=== Problem ===
Transcribe all of the data exactly. Omit the pictures.

=== Data shown ===
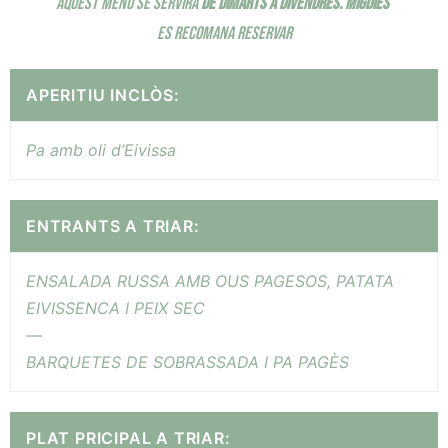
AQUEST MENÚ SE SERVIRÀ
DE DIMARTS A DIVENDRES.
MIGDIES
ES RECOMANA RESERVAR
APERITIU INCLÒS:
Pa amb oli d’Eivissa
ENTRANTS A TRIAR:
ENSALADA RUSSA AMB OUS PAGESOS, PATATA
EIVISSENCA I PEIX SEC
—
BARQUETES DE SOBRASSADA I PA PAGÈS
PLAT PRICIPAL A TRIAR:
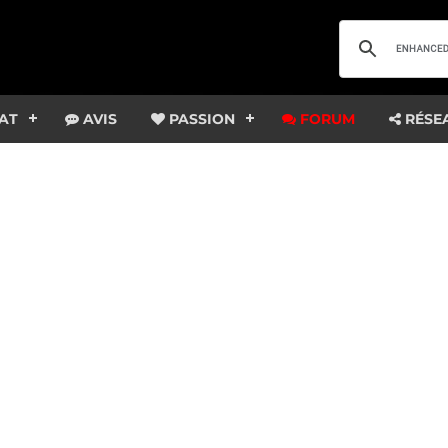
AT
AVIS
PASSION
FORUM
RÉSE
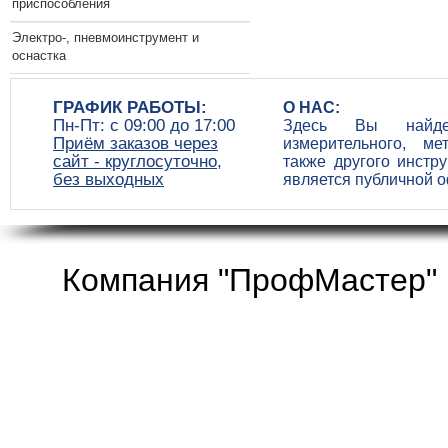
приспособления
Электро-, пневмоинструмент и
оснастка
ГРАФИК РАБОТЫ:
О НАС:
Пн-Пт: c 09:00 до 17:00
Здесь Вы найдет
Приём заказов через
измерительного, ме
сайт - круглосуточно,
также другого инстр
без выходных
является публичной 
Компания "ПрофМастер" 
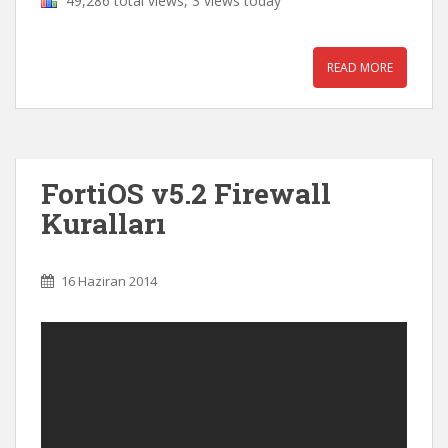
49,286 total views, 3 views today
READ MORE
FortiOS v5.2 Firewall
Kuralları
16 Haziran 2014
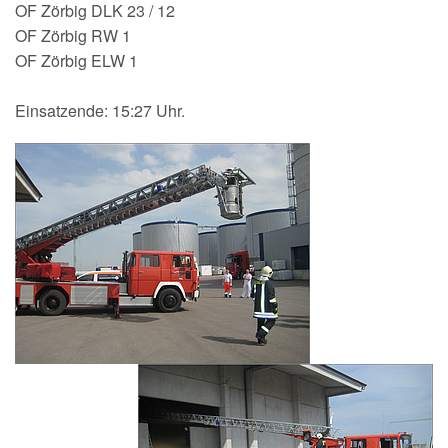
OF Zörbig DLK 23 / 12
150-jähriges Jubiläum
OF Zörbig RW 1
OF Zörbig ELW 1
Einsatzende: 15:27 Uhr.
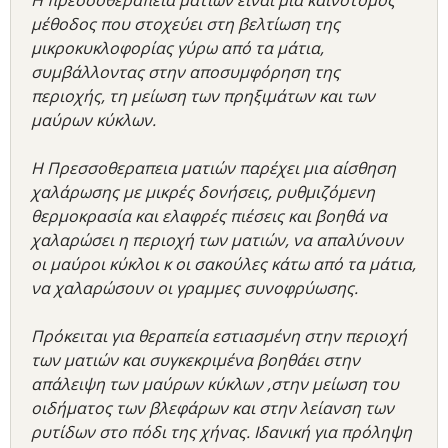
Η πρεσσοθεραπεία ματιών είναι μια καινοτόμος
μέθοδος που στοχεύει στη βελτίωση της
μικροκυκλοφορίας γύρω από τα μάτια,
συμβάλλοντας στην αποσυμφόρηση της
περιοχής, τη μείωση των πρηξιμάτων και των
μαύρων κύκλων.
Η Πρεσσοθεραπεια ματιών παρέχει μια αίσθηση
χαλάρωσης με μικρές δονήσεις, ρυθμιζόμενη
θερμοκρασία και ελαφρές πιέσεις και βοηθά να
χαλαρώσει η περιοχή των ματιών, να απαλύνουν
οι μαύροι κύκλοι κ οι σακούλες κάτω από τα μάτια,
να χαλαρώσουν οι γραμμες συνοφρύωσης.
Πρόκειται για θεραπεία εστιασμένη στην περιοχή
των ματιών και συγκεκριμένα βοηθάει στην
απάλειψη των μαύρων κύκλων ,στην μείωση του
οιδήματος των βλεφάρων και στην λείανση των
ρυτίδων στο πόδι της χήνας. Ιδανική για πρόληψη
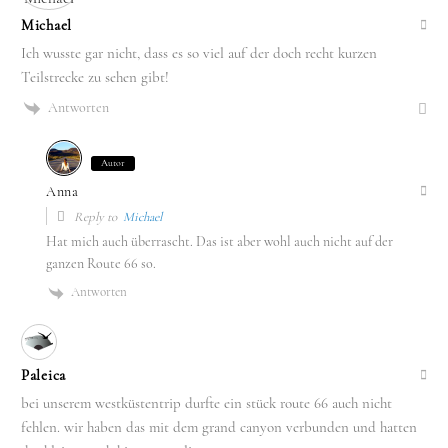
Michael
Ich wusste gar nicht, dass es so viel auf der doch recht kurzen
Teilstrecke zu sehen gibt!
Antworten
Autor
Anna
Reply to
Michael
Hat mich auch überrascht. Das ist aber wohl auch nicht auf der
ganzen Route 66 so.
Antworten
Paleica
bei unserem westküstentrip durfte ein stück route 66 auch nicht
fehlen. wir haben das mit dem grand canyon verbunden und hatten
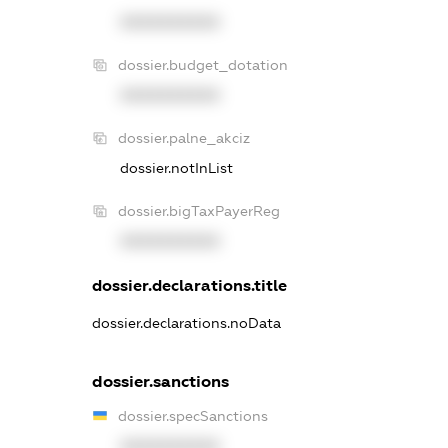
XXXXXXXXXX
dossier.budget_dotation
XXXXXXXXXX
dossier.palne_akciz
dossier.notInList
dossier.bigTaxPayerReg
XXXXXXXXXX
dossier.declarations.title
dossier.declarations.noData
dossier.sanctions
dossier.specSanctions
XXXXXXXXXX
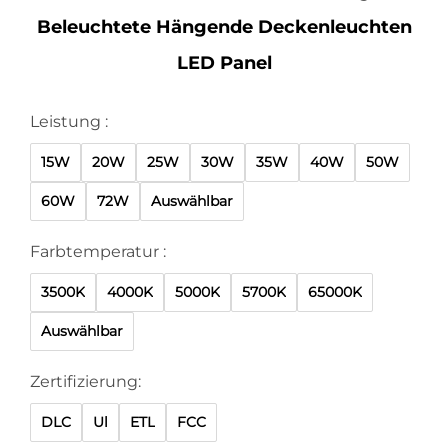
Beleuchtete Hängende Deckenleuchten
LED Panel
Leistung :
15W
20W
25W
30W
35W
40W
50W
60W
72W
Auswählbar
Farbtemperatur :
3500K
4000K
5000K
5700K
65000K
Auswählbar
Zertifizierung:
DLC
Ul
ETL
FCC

=== Output for this task ===
AQUEST MENÚ SE SERVIRÀ
DE DIMARTS A DIVENDRES.
MIGDIES
ES RECOMANA RESERVAR
APERITIU INCLÒS:
Pa amb oli d’Eivissa
ENTRANTS A TRIAR:
ENSALADA RUSSA AMB OUS PAGESOS, PATATA
EIVISSENCA I PEIX SEC
—
BARQUETES DE SOBRASSADA I PA PAGÈS
PLAT PRICIPAL A TRIAR:
AT
AVIS
PASSION
FORUM
RÉSE
приспособления
Электро-, пневмоинструмент и
оснастка
ГРАФИК РАБОТЫ:
О НАС:
Пн-Пт: c 09:00 до 17:00
Здесь Вы найдет
Приём заказов через
измерительного, ме
сайт - круглосуточно,
также другого инстр
без выходных
является публичной 
Компания "ПрофМастер" 
49,286 total views, 3 views today
READ MORE
FortiOS v5.2 Firewall
Kuralları
16 Haziran 2014
OF Zörbig DLK 23 / 12
150-jähriges Jubiläum
OF Zörbig RW 1
OF Zörbig ELW 1
Einsatzende: 15:27 Uhr.
Η πρεσσοθεραπεία ματιών είναι μια καινοτόμος
μέθοδος που στοχεύει στη βελτίωση της
μικροκυκλοφορίας γύρω από τα μάτια,
συμβάλλοντας στην αποσυμφόρηση της
περιοχής, τη μείωση των πρηξιμάτων και των
μαύρων κύκλων.
Η Πρεσσοθεραπεια ματιών παρέχει μια αίσθηση
χαλάρωσης με μικρές δονήσεις, ρυθμιζόμενη
θερμοκρασία και ελαφρές πιέσεις και βοηθά να
χαλαρώσει η περιοχή των ματιών, να απαλύνουν
οι μαύροι κύκλοι κ οι σακούλες κάτω από τα μάτια,
να χαλαρώσουν οι γραμμες συνοφρύωσης.
Πρόκειται για θεραπεία εστιασμένη στην περιοχή
των ματιών και συγκεκριμένα βοηθάει στην
απάλειψη των μαύρων κύκλων ,στην μείωση του
οιδήματος των βλεφάρων και στην λείανση των
ρυτίδων στο πόδι της χήνας. Ιδανική για πρόληψη
Michael
Ich wusste gar nicht, dass es so viel auf der doch recht kurzen
Teilstrecke zu sehen gibt!
Antworten
Autor
Anna
Reply to
Michael
Hat mich auch überrascht. Das ist aber wohl auch nicht auf der
ganzen Route 66 so.
Antworten
Paleica
bei unserem westküstentrip durfte ein stück route 66 auch nicht
fehlen. wir haben das mit dem grand canyon verbunden und hatten
XXXXXXXXXX
dossier.budget_dotation
XXXXXXXXXX
dossier.palne_akciz
dossier.notInList
dossier.bigTaxPayerReg
XXXXXXXXXX
dossier.declarations.title
dossier.declarations.noData
dossier.sanctions
dossier.specSanctions
XXXXXXXXXX
Beleuchtete Hängende Deckenleuchten
LED Panel
Leistung :
15W
20W
25W
30W
35W
40W
50W
60W
72W
Auswählbar
Farbtemperatur :
3500K
4000K
5000K
5700K
65000K
Auswählbar
Zertifizierung:
DLC
Ul
ETL
FCC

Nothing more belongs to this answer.